Putin śmieje się z sankcji. Ma tony "krwawego złota" z Afryki
Rosja od początku inwazji na Ukrainę wywiozła z Afryki złoto warte 2,5 mld dolarów. Pozyskane w ten sposób pieniądze wspierają machinę wojenną Kremla - wynika z raportu Światowej Rady Złota.
Złoto Rosja pozyskuje z małych kopalni rzemieślniczych w Burkina Faso, Republice Środkowoafrykańskiej, Erytrei, Gwinei, Libii, Mali i Sudanie.
"Tajemnicza śmierć Jewgienija Prigożyna, szefa Grupy Wagnera, w katastrofie lotniczej w sierpniu 2023 r., nie powstrzymała grabieży i rabunku zasobów naturalnych przez Rosję na całym świecie - od Libii po Republikę Środkowoafrykańską. Zamiast tego Kreml wykorzystał moment, aby odzyskać kontrolę nad tymi lukratywnymi interesami biznesowymi" - napisali autorzy raportu "Milczenie jest złotem".
Złoto z Afryki przemycane jest do krajów Bliskiego Wschodu, głównie Zjednoczonych Emiratów Arabskich, gdzie po rafinowaniu i zmieszaniu z legalnie pozyskanym kruszcem sprzedawane jest w Dubaju, skąd trafia na rynki całego świata.
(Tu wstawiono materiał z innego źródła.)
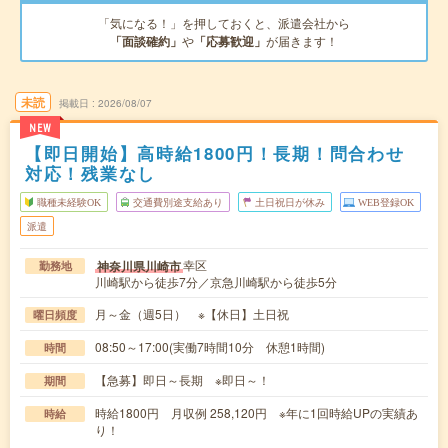
「気になる！」を押しておくと、派遣会社から
「面談確約」
や
「応募歓迎」
が届きます！
未読
掲載日
2026/08/07
NEW
【即日開始】高時給1800円！長期！問合わせ
対応！残業なし
職種未経験OK
交通費別途支給あり
土日祝日が休み
WEB登録OK
派遣
幸区
神奈川県川崎市
勤務地
川崎駅から徒歩7分／京急川崎駅から徒歩5分
月～金（週5日） ※【休日】土日祝
曜日頻度
08:50～17:00(実働7時間10分 休憩1時間)
時間
【急募】即日～長期 ※即日～！
期間
時給1800円 月収例 258,120円 ※年に1回時給UPの実績あ
時給
り！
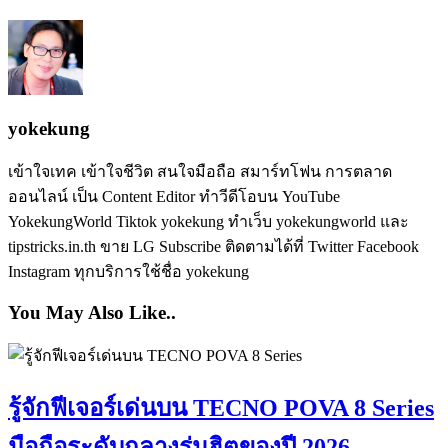
yokekung
เข้าใจเทค เข้าใจชีวิต สนใจมือถือ สมาร์ทโฟน การตลาด
ออนไลน์ เป็น Content Editor ทำวีดีโอบน YouTube
YokekungWorld Tiktok yokekung ทำเว็บ yokekungworld และ
tipstricks.in.th ขาย LG Subscribe ติดตามได้ที่ Twitter Facebook
Instagram ทุกบริการใช้ชื่อ yokekung
You May Also Like..
รู้จักฟีเจอร์เด่นบน TECNO POVA 8 Series
มือถือระดับกลางรุ่นฮิตของปี 2026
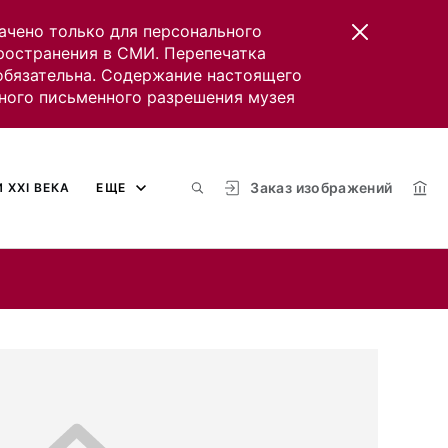
ачено только для персонального
пространения в СМИ. Перепечатка
 обязательна. Содержание настоящего
ного письменного разрешения музея
Заказ изображений
 XXI ВЕКА
ЕЩЕ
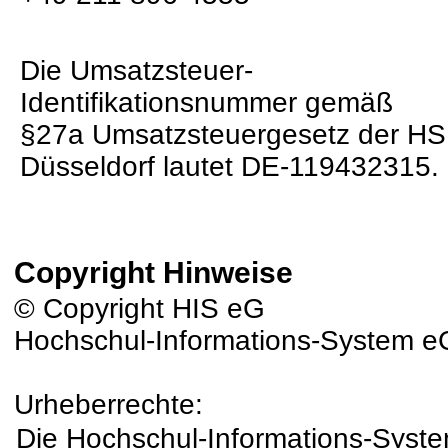
Die Umsatzsteuer-
Identifikationsnummer gemäß
§27a Umsatzsteuergesetz der HS
Düsseldorf lautet DE-119432315.
Copyright Hinweise
© Copyright HIS eG
Hochschul-Informations-System e
Urheberrechte:
Die Hochschul-Informations-Syste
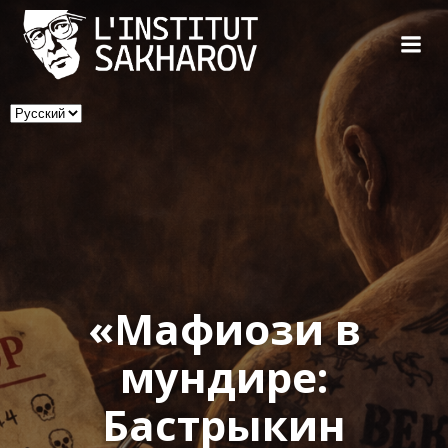
Skip
to
content
Выбрать
язык
«Мафиози в
мундире:
Бастрыкин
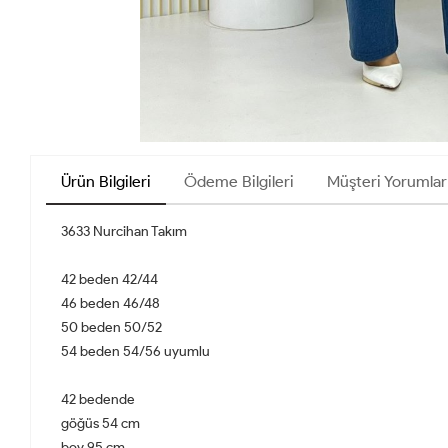
Ürün Bilgileri
Ödeme Bilgileri
Müşteri Yorumlar
3633 Nurcihan Takım
42 beden 42/44
46 beden 46/48
50 beden 50/52
54 beden 54/56 uyumlu
42 bedende
göğüs 54 cm
boy 95 cm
Zyski z tych transakcji transferowane są do Rosji.
Dalsza część artykułu pod materiałem wideo.
"Na polach bitewnych Ukrainy, gdy walka o kontrolę nad terytorium wisi na włosku, warto zauważyć, jak mało było skoordynowanej woli politycznej, aby powstrzymać nielegalny przepływ zysków z eksploatacji zasobów złota w Afryce do rosyjskiej machiny wojennej" - podkreślono w raporcie Światowej Rady Złota (WGC).
"Krwawe złoto Rosji"
Najbardziej eksploatowanymi przez Kreml krajami są Mali, Republika Środkowoafrykańska i Sudan. "To właśnie w tych krajach handel krwawym złotem Rosji naprawdę się ostatnio rozwinął" - powiedziała Jessica Berlin, współautorka innego raportu o wykorzystywaniu złota do prowadzenia wojen w rozmowie z amerykańską rozgłośnią NPR.
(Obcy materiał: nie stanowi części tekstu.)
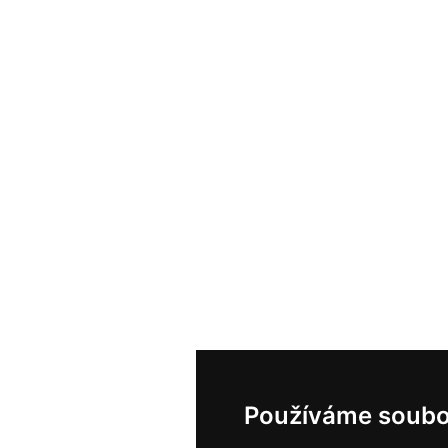
Používáme soubo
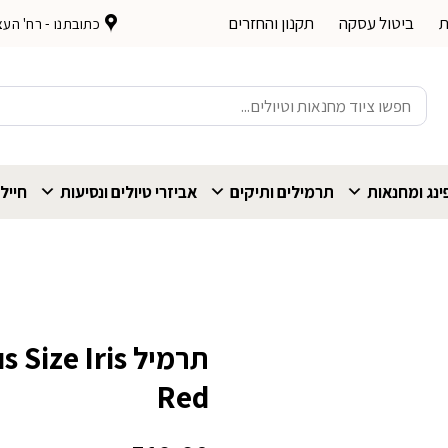
ת
ביטול עסקה
תקנון והחזרים
כתובתנו - רח' העצמאות 
חיפוש
עבור:
נג ומחנאות
תרמילים ותיקים
אביזרי טיולים ונסיעות
חייל
תרמיל e Iris
Red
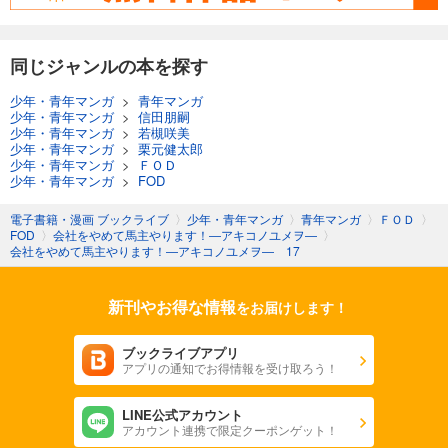
会社をやめて馬主やります！―アキコノユメヲ― 45
110
同じジャンルの本を探す
円 (税込)
カート
少年・青年マンガ
>
青年マンガ
少年・青年マンガ
>
信田朋嗣
試し読み
少年・青年マンガ
>
若槻咲美
あらすじを表示する
少年・青年マンガ
>
栗元健太郎
少年・青年マンガ
>
ＦＯＤ
会社をやめて馬主やります！ ― アキコノユメヲ ― 46
少年・青年マンガ
>
FOD
110
円 (税込)
カート
電子書籍・漫画 ブックライブ
〉
少年・青年マンガ
〉
青年マンガ
〉
ＦＯＤ
〉
FOD
〉
会社をやめて馬主やります！―アキコノユメヲ―
〉
会社をやめて馬主やります！―アキコノユメヲ― 17
試し読み
あらすじを表示する
新刊やお得な情報
をお届けします！
会社をやめて馬主やります！ ― アキコノユメヲ ― 47
110
円 (税込)
ブックライブアプリ
カート
アプリの通知でお得情報を受け取ろう！
試し読み
LINE公式アカウント
あらすじを表示する
アカウント連携で限定クーポンゲット！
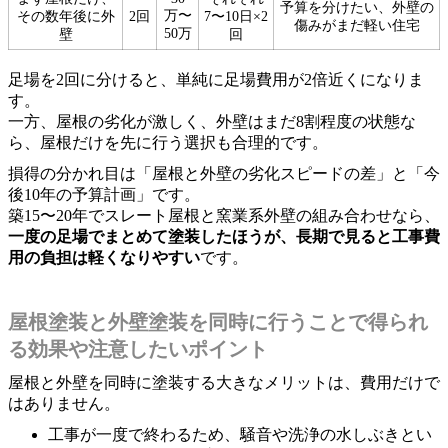
予算を分けたい、外壁の
万〜
その数年後に外
2回
7〜10日×2
傷みがまだ軽い住宅
50万
壁
回
足場を2回に分けると、単純に足場費用が2倍近くになりま
す。
一方、屋根の劣化が激しく、外壁はまだ8割程度の状態な
ら、屋根だけを先に行う選択も合理的です。
損得の分かれ目は「屋根と外壁の劣化スピードの差」と「今
後10年の予算計画」です。
築15〜20年でスレート屋根と窯業系外壁の組み合わせなら、
一度の足場でまとめて塗装したほうが、長期で見ると工事費
用の負担は軽くなりやすい
です。
屋根塗装と外壁塗装を同時に行うことで得られ
る効果や注意したいポイント
屋根と外壁を同時に塗装する大きなメリットは、費用だけで
はありません。
工事が一度で終わるため、騒音や洗浄の水しぶきとい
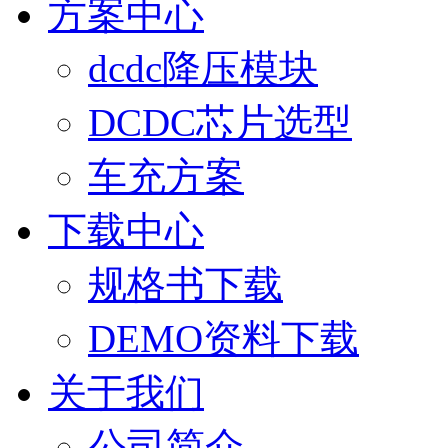
方案中心
dcdc降压模块
DCDC芯片选型
车充方案
下载中心
规格书下载
DEMO资料下载
关于我们
公司简介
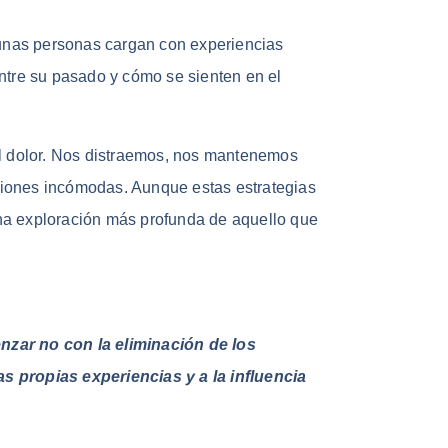
gunas personas cargan con experiencias
ntre su pasado y cómo se sienten en el
el dolor. Nos distraemos, nos mantenemos
iones incómodas. Aunque estas estrategias
 una exploración más profunda de aquello que
zar no con la eliminación de los
 propias experiencias y a la influencia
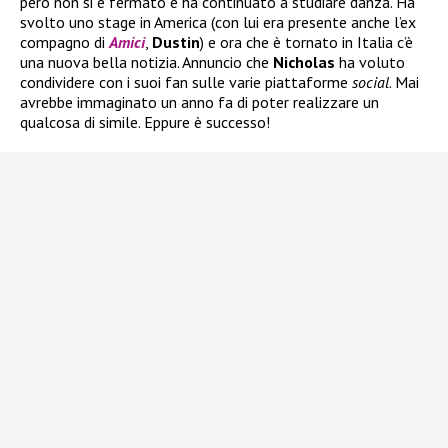
però non si è fermato e ha continuato a studiare danza. Ha
svolto uno stage in America (con lui era presente anche l’ex
compagno di
Amici
,
Dustin
) e ora che è tornato in Italia c’è
una nuova bella notizia. Annuncio che
Nicholas
ha voluto
condividere con i suoi fan sulle varie piattaforme
social
. Mai
avrebbe immaginato un anno fa di poter realizzare un
qualcosa di simile. Eppure è successo!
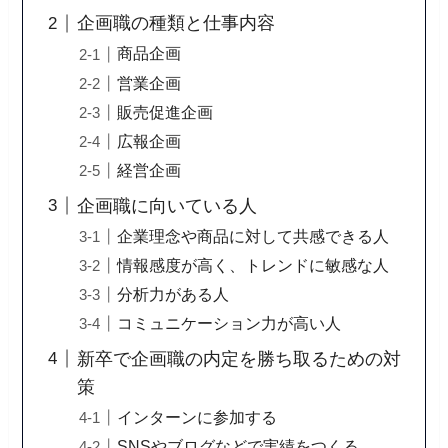
企画職の種類と仕事内容
商品企画
営業企画
販売促進企画
広報企画
経営企画
企画職に向いている人
企業理念や商品に対して共感できる人
情報感度が高く、トレンドに敏感な人
分析力がある人
コミュニケーション力が高い人
新卒で企画職の内定を勝ち取るための対
策
インターンに参加する
SNSやブログなどで実績をつくる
Przed kilkoma dniami dla przestrogi obrabowali i brutalnie zamordowali lokalnego handlarza złotem i diamentami. Obciętą głowę umieścili między nogami zabitego, a zdjęcia rytualnie ułożonych zwłok opublikowali w internecie.
Lokalne media informowały też o zabiciu przez najemników z Grupy Wagnera w czerwcu mijającego roku co najmniej 20 górników wydobywających złoto w małych kopalniach w Koki w prefekturze Ouham. Po masakrze zwołali mieszkańców tej miejscowości i oświadczyli im, że każdy, kto będzie wydobywał złoto bez ich pozwolenia zostanie stracony.
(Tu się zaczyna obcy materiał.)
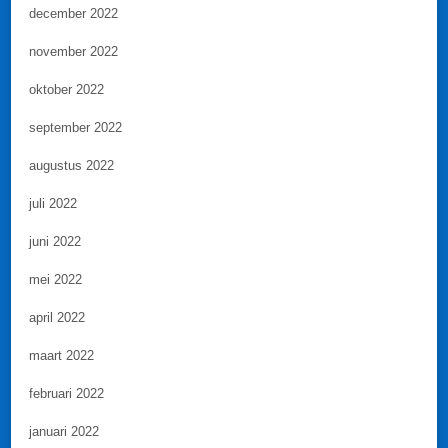
december 2022
november 2022
oktober 2022
september 2022
augustus 2022
juli 2022
juni 2022
mei 2022
april 2022
maart 2022
februari 2022
januari 2022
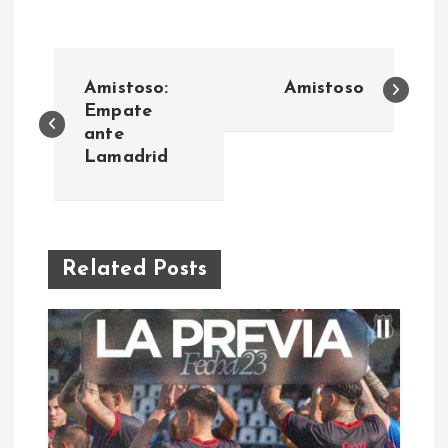
N
Amistoso:
Amistoso
a
Empate
ante
Lamadrid
v
e
g
Related Posts
a
c
i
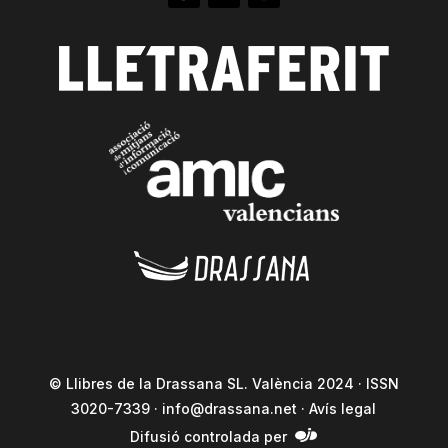
© Llibres de la Drassana SL. València 2024 · ISSN
3020-7339 ·
info@drassana.net
·
Avís legal
Difusió controlada per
W Burkina Faso junta wojskowa przyznała rosyjskiej firmie Nordgold licencje na eksploatację czterech największych kopalni złota. W Mali, po przewrocie wojskowym, najemnicy przejęli największą kopalnię w Intahaka w regionie Gao. Rosja zwiększa także współpracę z Mali w zakresie wydobycia ropy, gazu, uranu i litu.
Sankcje nie działają
Należący do Aleksieja Mordaszowa Nordgold wydobywa złoto również w Gwinei, także rządzonej przez juntę wojskową, na której czele stoi pułkownik Mamady Doumbouya, próbujący balansować między Rosją z Zachodem. Rosyjska firma wydobywcza od dekady eksploatuje jedną z największych w tym kraju kopalni złota w Lefa.
Zwiększony dostęp Rosji do górnictwa w Afryce, a do pokładów złota w szczególności, nie tylko pozwala Moskwie finansować wojnę na Ukrainie, ale wzmacnia jej gospodarkę i łagodzi nałożone na nią zachodnie sankcje.